Valor Econômico - 20.12.2019
Por Joice Bacelo — Brasília
A decisão do Supremo Tribunal Federal (STF) que criminaliza a conduta do empresário que declara e não recolhe o
ICMS pode ter um novo capítulo. Um dos advogados que atua no caso pretende apresentar recurso (embargos de
declaração) para pedir que o novo entendimento tenha validade somente a partir da data do julgamento.
Se esse pedido for aceito pelos ministros, os atos praticados até a última quarta-feira, quando o julgamento foi
concluído no STF, não poderão ser considerados crime. Configurariam mero inadimplemento fiscal.
O tributarista Igor Mauler Santiago, sócio do escritório Mauler Advogados, representa um dos comerciantes no RHC 163334. Ele diz que ainda é preciso aguardar a publicação do acórdão para definir exatamente o que será objeto de recurso. Mas, acrescenta, já há pelo menos duas questões “bastante amadurecidas”.
Além da modulação dos efeitos da decisão, Santiago diz que há divergência entre o caso concreto e a tese firmada
pelos ministros — que prevê a demonstração de dolo (intenção) e comportamento reiterado do devedor para
configuração do crime. “Isso não ocorreu e a discussão sequer foi abordada. Na denúncia não consta que eles tinham condições de pagar e não pagaram”, diz.
Os ministros Gilmar Mendes e Marco Aurélio trataram dessa questão durante o julgamento. “Ali se tinha um registro de seis meses [de ICMS declarado e não pago] no valor de R$ 30 mil, longe de ser um caso seja de contumácia seja de prática fraudulenta”, afirmou, na quarta-feira, Mendes.
Já o relator, ministro Luís Roberto Barroso, rebateu enfatizando que a denúncia revelava “muitos meses de não
pagamento”, além “de três adesões a programas de parcelamento da dívida que não foram cumpridos”. Ainda assim, segundo ele, a Corte “não está dizendo que houve contumácia” no caso. “Estamos dizendo que a ação pode
prosseguir para o juiz auferir se houve ou não”, afirmou.
O pedido de modulação dos efeitos, no entanto, é o que já está sendo considerado no meio jurídico como a “grande
discussão” sobre o tema a partir de agora. Igor Mauler Santiago entende que existe a possibilidade de modulação
porque os ministros estão mudando a jurisprudência que vinha sendo seguida pela Corte.

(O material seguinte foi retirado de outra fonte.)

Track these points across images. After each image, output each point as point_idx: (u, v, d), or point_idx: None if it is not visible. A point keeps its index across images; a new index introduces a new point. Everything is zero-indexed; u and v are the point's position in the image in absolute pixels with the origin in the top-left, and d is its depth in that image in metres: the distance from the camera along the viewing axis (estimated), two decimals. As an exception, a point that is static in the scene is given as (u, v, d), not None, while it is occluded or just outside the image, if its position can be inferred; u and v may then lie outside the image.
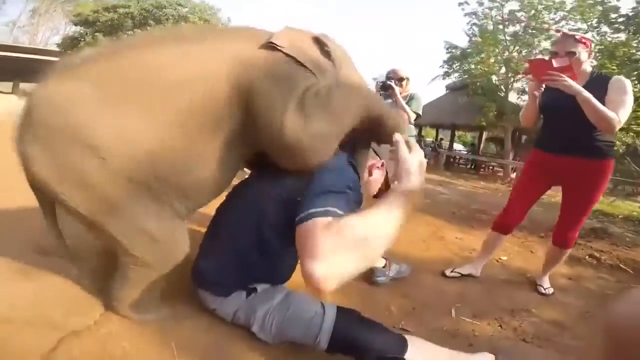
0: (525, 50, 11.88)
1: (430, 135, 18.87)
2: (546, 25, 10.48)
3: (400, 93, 2.64)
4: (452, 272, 2.10)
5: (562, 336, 1.63)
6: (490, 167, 13.95)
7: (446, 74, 14.21)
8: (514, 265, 2.51)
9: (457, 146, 19.32)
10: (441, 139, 17.01)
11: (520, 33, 11.48)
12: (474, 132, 18.11)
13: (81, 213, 0.91)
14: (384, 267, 1.89)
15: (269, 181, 1.12)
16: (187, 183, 0.99)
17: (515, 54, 11.84)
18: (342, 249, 0.74)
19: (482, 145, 16.63)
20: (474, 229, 3.42)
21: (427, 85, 21.15)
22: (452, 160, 13.69)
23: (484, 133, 15.50)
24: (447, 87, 15.68)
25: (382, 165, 1.30)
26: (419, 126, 15.62)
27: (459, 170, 13.06)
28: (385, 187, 1.35)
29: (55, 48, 12.37)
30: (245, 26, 1.15)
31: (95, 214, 0.92)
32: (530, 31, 11.21)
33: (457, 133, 18.71)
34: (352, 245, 0.75)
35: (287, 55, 0.98)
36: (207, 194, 1.10)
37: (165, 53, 0.95)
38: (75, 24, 12.15)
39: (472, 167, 14.25)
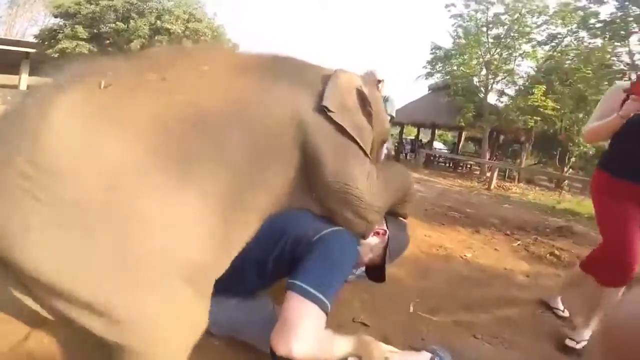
0: (506, 53, 12.27)
1: (411, 133, 19.20)
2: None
3: None
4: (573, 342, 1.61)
5: (511, 333, 1.71)
6: (468, 166, 14.32)
7: (429, 74, 14.58)
8: (477, 262, 2.61)
9: (438, 145, 19.71)
10: (420, 140, 17.37)
11: (502, 36, 11.81)
12: (455, 132, 18.58)
13: None
14: None
15: (298, 217, 1.07)
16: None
17: (496, 56, 12.19)
18: (313, 346, 0.88)
19: (461, 145, 17.10)
20: (444, 227, 3.55)
21: (411, 84, 21.52)
22: (432, 158, 13.95)
23: (463, 133, 15.94)
24: (430, 87, 15.98)
25: (385, 233, 1.25)
26: (401, 124, 15.83)
27: (438, 168, 13.33)
28: (379, 261, 1.31)
29: (32, 40, 11.87)
30: (287, 62, 1.09)
31: None
32: (512, 34, 11.55)
33: (438, 132, 19.17)
34: (319, 349, 0.90)
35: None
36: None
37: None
38: (55, 16, 11.65)
39: (451, 165, 14.59)
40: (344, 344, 1.00)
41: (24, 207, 0.60)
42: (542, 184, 11.96)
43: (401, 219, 1.42)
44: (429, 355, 1.27)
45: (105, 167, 0.65)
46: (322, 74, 1.07)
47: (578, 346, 1.56)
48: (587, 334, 1.59)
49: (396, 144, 14.28)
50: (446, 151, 17.89)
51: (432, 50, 13.90)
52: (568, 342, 1.57)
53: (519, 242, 3.25)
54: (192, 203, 0.73)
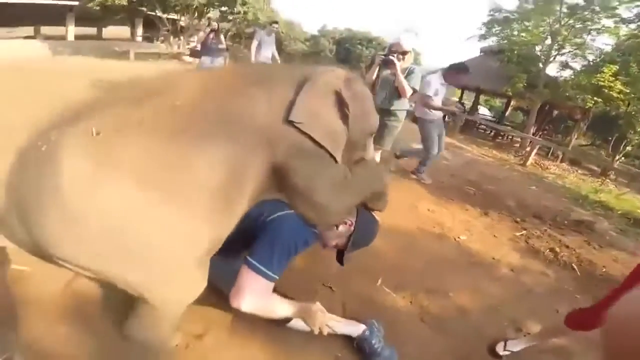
0: (579, 25, 10.65)
1: (456, 95, 17.88)
2: None
3: (401, 66, 2.61)
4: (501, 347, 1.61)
5: (456, 323, 1.75)
6: (510, 137, 13.28)
7: (483, 37, 13.21)
8: (468, 247, 2.61)
9: (483, 110, 18.24)
10: (462, 103, 16.13)
11: (579, 7, 10.22)
12: (503, 99, 17.12)
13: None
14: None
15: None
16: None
17: (567, 27, 10.66)
18: (257, 306, 1.17)
19: (508, 113, 15.78)
20: (452, 203, 3.42)
21: (460, 44, 19.69)
22: (471, 124, 12.96)
23: (512, 101, 14.66)
24: (482, 50, 14.60)
25: (351, 225, 1.36)
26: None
27: (476, 135, 12.38)
28: (342, 247, 1.41)
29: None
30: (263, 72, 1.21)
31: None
32: (592, 7, 9.94)
33: (485, 97, 17.79)
34: (262, 308, 1.18)
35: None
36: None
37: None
38: None
39: (490, 133, 13.60)
40: (289, 307, 1.23)
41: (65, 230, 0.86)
42: (588, 167, 10.95)
43: (372, 213, 1.51)
44: (363, 326, 1.42)
45: (109, 201, 0.86)
46: (297, 80, 1.10)
47: (502, 353, 1.56)
48: (521, 346, 1.57)
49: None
50: (490, 118, 16.62)
51: (490, 11, 12.51)
52: (498, 347, 1.57)
53: (523, 232, 3.11)
54: (181, 210, 0.94)
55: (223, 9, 11.78)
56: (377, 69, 2.65)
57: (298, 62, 21.84)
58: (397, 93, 2.70)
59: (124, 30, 15.56)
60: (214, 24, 5.64)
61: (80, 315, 1.28)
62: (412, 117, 3.64)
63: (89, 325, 1.25)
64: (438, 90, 3.37)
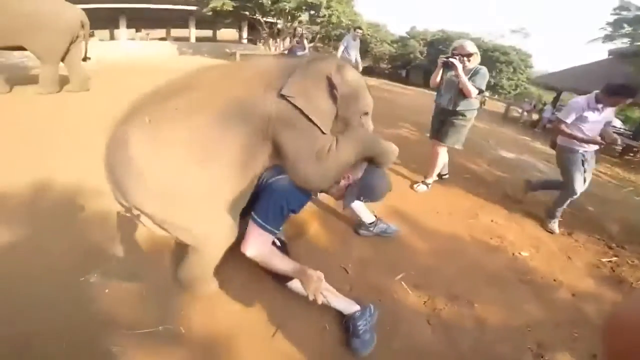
0: None
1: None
2: None
3: (465, 68, 2.57)
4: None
5: (468, 333, 1.57)
6: (643, 155, 10.49)
7: (608, 38, 10.90)
8: (526, 264, 2.22)
9: (616, 122, 14.77)
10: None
11: None
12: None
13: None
14: (371, 223, 2.13)
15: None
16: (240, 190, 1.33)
17: None
18: (262, 253, 1.38)
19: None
20: (527, 218, 2.81)
21: (581, 46, 16.59)
22: None
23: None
24: (611, 53, 12.05)
25: (348, 179, 1.46)
26: (556, 90, 12.87)
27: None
28: (339, 197, 1.53)
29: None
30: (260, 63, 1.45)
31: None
32: None
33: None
34: (262, 256, 1.38)
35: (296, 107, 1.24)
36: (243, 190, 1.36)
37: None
38: None
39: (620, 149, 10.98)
40: (288, 265, 1.38)
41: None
42: None
43: (380, 168, 1.53)
44: (357, 307, 1.40)
45: (159, 163, 1.17)
46: (291, 69, 1.30)
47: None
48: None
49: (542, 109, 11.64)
50: (624, 130, 13.40)
51: (615, 10, 10.29)
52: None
53: (613, 259, 2.49)
54: (215, 172, 1.22)
55: (312, 12, 12.36)
56: (441, 71, 2.71)
57: (385, 64, 21.72)
58: (462, 94, 2.62)
59: (233, 33, 17.77)
60: (299, 30, 6.11)
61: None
62: (551, 143, 2.92)
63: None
64: (587, 118, 2.50)
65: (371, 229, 2.14)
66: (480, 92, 2.60)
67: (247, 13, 12.19)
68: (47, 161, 2.60)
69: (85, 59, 4.90)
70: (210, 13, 11.63)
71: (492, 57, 16.82)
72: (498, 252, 2.29)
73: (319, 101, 1.29)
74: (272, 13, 12.05)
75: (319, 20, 12.48)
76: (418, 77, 18.42)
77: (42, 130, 3.24)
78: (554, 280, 2.09)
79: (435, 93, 2.88)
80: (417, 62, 19.31)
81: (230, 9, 11.29)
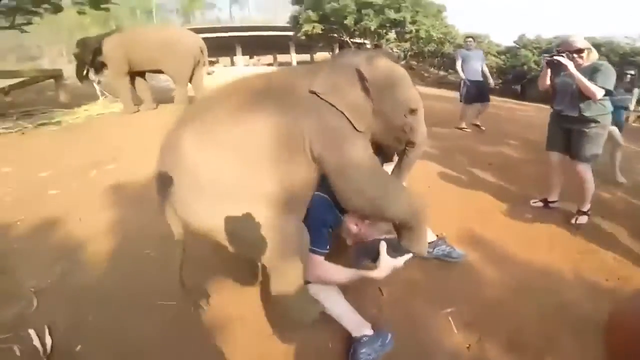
0: None
1: None
2: None
3: (580, 65, 2.11)
4: None
5: None
6: None
7: None
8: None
9: None
10: None
11: None
12: None
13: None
14: (430, 242, 1.78)
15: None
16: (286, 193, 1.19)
17: None
18: (319, 276, 1.27)
19: None
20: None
21: None
22: None
23: None
24: None
25: (358, 230, 1.41)
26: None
27: None
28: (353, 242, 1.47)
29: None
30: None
31: None
32: None
33: None
34: (324, 278, 1.28)
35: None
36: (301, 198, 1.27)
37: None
38: (292, 4, 13.75)
39: None
40: (347, 274, 1.28)
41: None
42: None
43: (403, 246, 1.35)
44: (370, 331, 1.27)
45: (207, 158, 1.13)
46: (319, 65, 1.33)
47: None
48: None
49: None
50: None
51: None
52: None
53: None
54: (249, 164, 1.13)
55: (398, 29, 12.13)
56: (548, 71, 2.31)
57: (494, 78, 19.17)
58: (583, 96, 2.11)
59: (328, 56, 18.88)
60: (381, 44, 5.89)
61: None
62: None
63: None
64: None
65: (430, 249, 1.77)
66: (608, 93, 2.05)
67: (335, 35, 12.77)
68: None
69: (208, 72, 5.73)
70: (303, 37, 12.63)
71: (633, 63, 13.52)
72: (611, 295, 1.65)
73: (349, 95, 1.20)
74: (357, 33, 12.35)
75: (407, 36, 12.20)
76: (536, 91, 15.47)
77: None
78: None
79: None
80: (532, 74, 16.64)
81: (320, 32, 12.04)
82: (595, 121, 2.14)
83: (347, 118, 1.17)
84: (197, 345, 1.33)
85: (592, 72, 2.07)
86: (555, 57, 2.13)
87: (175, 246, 1.28)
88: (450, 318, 1.47)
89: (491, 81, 4.83)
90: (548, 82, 2.33)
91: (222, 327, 1.41)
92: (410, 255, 1.32)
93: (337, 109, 1.17)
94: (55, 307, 1.52)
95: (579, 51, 2.13)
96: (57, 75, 6.31)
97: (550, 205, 2.47)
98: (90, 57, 5.11)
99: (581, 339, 1.39)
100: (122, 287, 1.62)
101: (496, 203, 2.55)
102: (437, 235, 1.85)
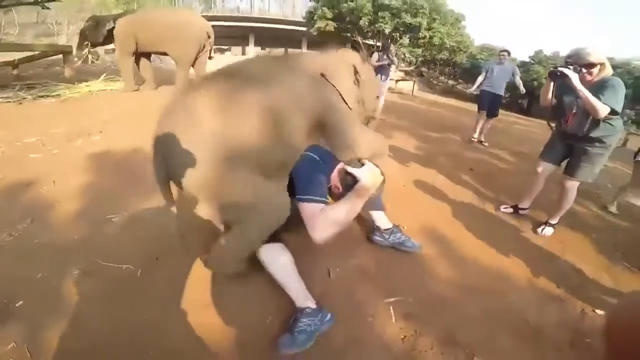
0: None
1: None
2: None
3: (590, 81, 1.97)
4: None
5: None
6: None
7: None
8: (596, 327, 1.51)
9: None
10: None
11: None
12: None
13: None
14: (387, 229, 1.84)
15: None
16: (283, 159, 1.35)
17: None
18: (326, 224, 1.29)
19: None
20: (624, 275, 1.95)
21: None
22: None
23: None
24: None
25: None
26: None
27: None
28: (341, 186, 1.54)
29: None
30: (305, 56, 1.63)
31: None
32: None
33: None
34: (330, 222, 1.30)
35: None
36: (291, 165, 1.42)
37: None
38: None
39: None
40: (347, 205, 1.33)
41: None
42: None
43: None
44: (313, 305, 1.30)
45: (233, 136, 1.19)
46: (331, 56, 1.62)
47: None
48: None
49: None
50: None
51: None
52: None
53: None
54: (274, 144, 1.25)
55: (412, 34, 12.03)
56: (551, 86, 2.14)
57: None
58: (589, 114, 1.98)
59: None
60: (389, 45, 5.76)
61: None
62: None
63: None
64: None
65: (386, 236, 1.81)
66: (614, 112, 1.89)
67: (348, 35, 12.73)
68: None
69: (210, 57, 5.68)
70: (315, 33, 12.61)
71: (650, 84, 13.28)
72: (559, 303, 1.65)
73: (346, 82, 1.55)
74: (370, 35, 12.29)
75: (420, 42, 12.11)
76: (542, 108, 15.35)
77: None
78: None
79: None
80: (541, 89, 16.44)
81: (332, 29, 12.02)
82: (601, 141, 2.02)
83: (342, 97, 1.49)
84: (134, 312, 1.34)
85: (599, 88, 1.91)
86: (559, 69, 1.97)
87: (171, 215, 1.43)
88: (391, 308, 1.47)
89: (522, 89, 4.76)
90: (550, 96, 2.15)
91: (161, 297, 1.43)
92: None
93: (337, 89, 1.47)
94: (9, 262, 1.55)
95: (590, 65, 1.95)
96: (66, 52, 6.41)
97: (520, 212, 2.46)
98: (97, 35, 5.19)
99: (516, 343, 1.39)
100: (78, 248, 1.66)
101: (467, 205, 2.55)
102: (394, 224, 1.85)
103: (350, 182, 1.42)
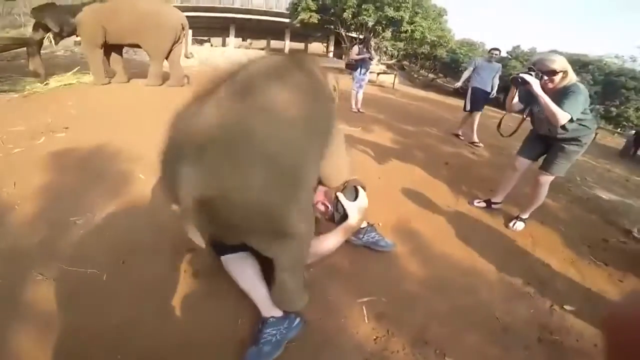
0: None
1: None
2: None
3: (553, 88, 1.98)
4: None
5: None
6: None
7: None
8: (566, 323, 1.56)
9: None
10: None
11: None
12: None
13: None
14: (361, 229, 1.80)
15: None
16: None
17: None
18: (312, 255, 1.30)
19: None
20: (589, 269, 2.02)
21: None
22: None
23: None
24: None
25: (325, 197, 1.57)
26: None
27: None
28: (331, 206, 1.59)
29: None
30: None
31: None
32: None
33: None
34: (314, 254, 1.32)
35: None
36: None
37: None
38: None
39: None
40: (331, 241, 1.42)
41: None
42: None
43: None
44: (278, 312, 1.27)
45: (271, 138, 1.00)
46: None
47: None
48: None
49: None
50: None
51: None
52: None
53: None
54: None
55: (394, 28, 12.03)
56: (514, 92, 2.17)
57: None
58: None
59: (323, 47, 18.65)
60: (370, 38, 5.68)
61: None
62: None
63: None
64: None
65: (360, 235, 1.79)
66: (572, 121, 1.94)
67: (332, 27, 12.64)
68: (121, 130, 3.08)
69: (187, 55, 5.45)
70: (298, 25, 12.43)
71: (617, 82, 13.83)
72: (528, 300, 1.69)
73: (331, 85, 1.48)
74: (353, 27, 12.24)
75: (402, 36, 12.15)
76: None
77: (129, 111, 3.84)
78: (595, 345, 1.47)
79: None
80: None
81: (316, 21, 11.88)
82: (578, 140, 2.09)
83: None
84: (101, 317, 1.29)
85: (562, 95, 1.94)
86: (520, 75, 1.97)
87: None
88: (364, 308, 1.48)
89: (494, 92, 4.62)
90: (515, 101, 2.19)
91: (128, 300, 1.38)
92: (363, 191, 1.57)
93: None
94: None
95: (552, 72, 1.96)
96: (30, 44, 6.05)
97: (493, 206, 2.52)
98: (58, 24, 4.79)
99: (485, 339, 1.42)
100: (40, 253, 1.58)
101: (440, 200, 2.58)
102: (368, 223, 1.85)
103: (340, 211, 1.52)
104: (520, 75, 1.97)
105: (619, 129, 13.11)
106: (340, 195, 1.53)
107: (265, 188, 0.94)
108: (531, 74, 1.96)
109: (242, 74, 1.05)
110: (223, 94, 0.99)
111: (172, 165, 0.96)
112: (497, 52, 4.59)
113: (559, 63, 1.97)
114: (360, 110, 5.51)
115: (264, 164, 0.93)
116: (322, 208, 1.57)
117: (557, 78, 1.97)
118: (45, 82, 4.88)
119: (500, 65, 4.68)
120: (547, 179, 2.19)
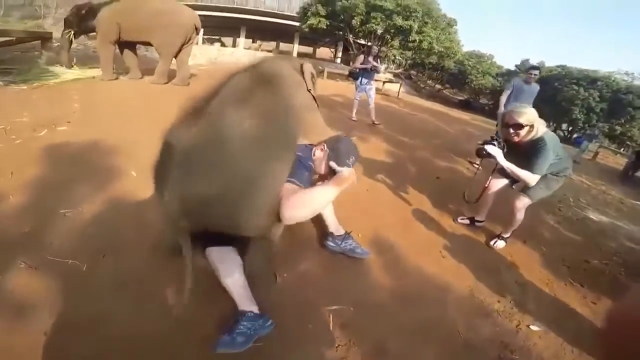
0: None
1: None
2: None
3: (519, 141, 2.02)
4: None
5: None
6: None
7: None
8: (529, 341, 1.59)
9: None
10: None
11: None
12: None
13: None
14: (339, 235, 1.90)
15: None
16: None
17: None
18: (299, 202, 1.29)
19: None
20: (566, 290, 2.03)
21: None
22: None
23: None
24: None
25: (323, 147, 1.56)
26: None
27: None
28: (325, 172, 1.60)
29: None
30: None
31: None
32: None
33: None
34: (304, 202, 1.30)
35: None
36: None
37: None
38: None
39: None
40: (322, 191, 1.39)
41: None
42: None
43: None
44: (256, 309, 1.34)
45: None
46: (299, 66, 1.84)
47: None
48: None
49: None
50: None
51: None
52: None
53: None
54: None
55: (403, 37, 12.11)
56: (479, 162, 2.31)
57: (487, 99, 19.31)
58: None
59: (331, 52, 18.78)
60: (375, 49, 5.62)
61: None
62: None
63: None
64: None
65: (339, 242, 1.86)
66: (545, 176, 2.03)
67: (340, 33, 12.75)
68: (119, 126, 3.17)
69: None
70: (307, 30, 12.57)
71: (623, 100, 13.71)
72: (495, 318, 1.72)
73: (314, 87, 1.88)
74: (361, 35, 12.34)
75: (410, 45, 12.21)
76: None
77: (130, 108, 3.93)
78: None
79: None
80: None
81: (325, 27, 12.01)
82: (558, 174, 2.17)
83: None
84: (78, 306, 1.36)
85: (530, 149, 2.00)
86: (485, 147, 2.02)
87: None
88: (331, 316, 1.52)
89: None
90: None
91: (105, 291, 1.45)
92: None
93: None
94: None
95: (518, 126, 1.98)
96: (45, 38, 6.24)
97: (477, 224, 2.55)
98: (85, 23, 5.04)
99: (445, 354, 1.46)
100: (26, 242, 1.65)
101: (425, 215, 2.62)
102: (346, 231, 1.91)
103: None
104: (485, 147, 2.03)
105: (622, 149, 12.96)
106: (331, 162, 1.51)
107: (223, 190, 1.19)
108: (494, 144, 2.03)
109: (217, 98, 1.27)
110: (199, 115, 1.22)
111: (161, 173, 1.26)
112: (536, 73, 4.14)
113: (527, 117, 1.98)
114: (376, 122, 5.32)
115: (221, 173, 1.19)
116: (319, 153, 1.55)
117: (522, 132, 2.00)
118: (52, 77, 5.02)
119: (538, 86, 4.18)
120: (524, 202, 2.19)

Ele cita uma decisão do ano de 1971, proferida no RHC 67688, que tratava sobre a possibilidade de o não pagamento de IPI ser considerado crime de apropriação indébita. “Naquela época existia um decreto-lei afirmando que se tratava de crime, o STF decidiu contra e com argumentação exatamente oposta da que está sendo usada agora com o ICMS”, diz Santiago.
O advogado cita ainda julgamentos de casos tributários, em que os ministros compreendem o ICMS de forma
diferente da que foi definida agora. Antes, ele diz, o imposto era tratado como uma dívida própria do contribuinte e,
agora, a premissa é a de que o empresário é mero repassador do imposto pago pelo consumidor.
“Não só existe o julgado criminal, lá de trás, como acórdãos tributários que não são específicos, mas assentam numa
premissa que agora o Supremo está revendo e, portanto, está revendo a jurisprudência. Seria, então, o caso de
modulação”, diz Santiago.
Especialista em direito tributário, Luiz Gustavo Bichara, que atuou pelo Conselho Federal da OAB como “amicus
curiae” (parte interessada) no caso julgado pelo STF, entende como “sadia” a modulação dos efeitos da decisão. “Em tese nós passamos a criminalizar uma conduta que até quarta-feira não constituía crime. Então, até em função do
atendimento ao princípio da não surpresa, a modulação é bem razoável”, afirma. Ele apenas ressalva ser necessária a publicação do acórdão para uma análise definitiva sobre essa questão.
A modulação já havia sido solicitada na tribuna do STF pelo defensor público Thiago Campos, de Santa Catarina, que
representou outro comerciante envolvido no caso. Os ministros, no entanto, não trataram disso no julgamento. Há
um entendimento na Corte de que os pedidos de Modulação devem ser analisados nos embargos e não com o mérito.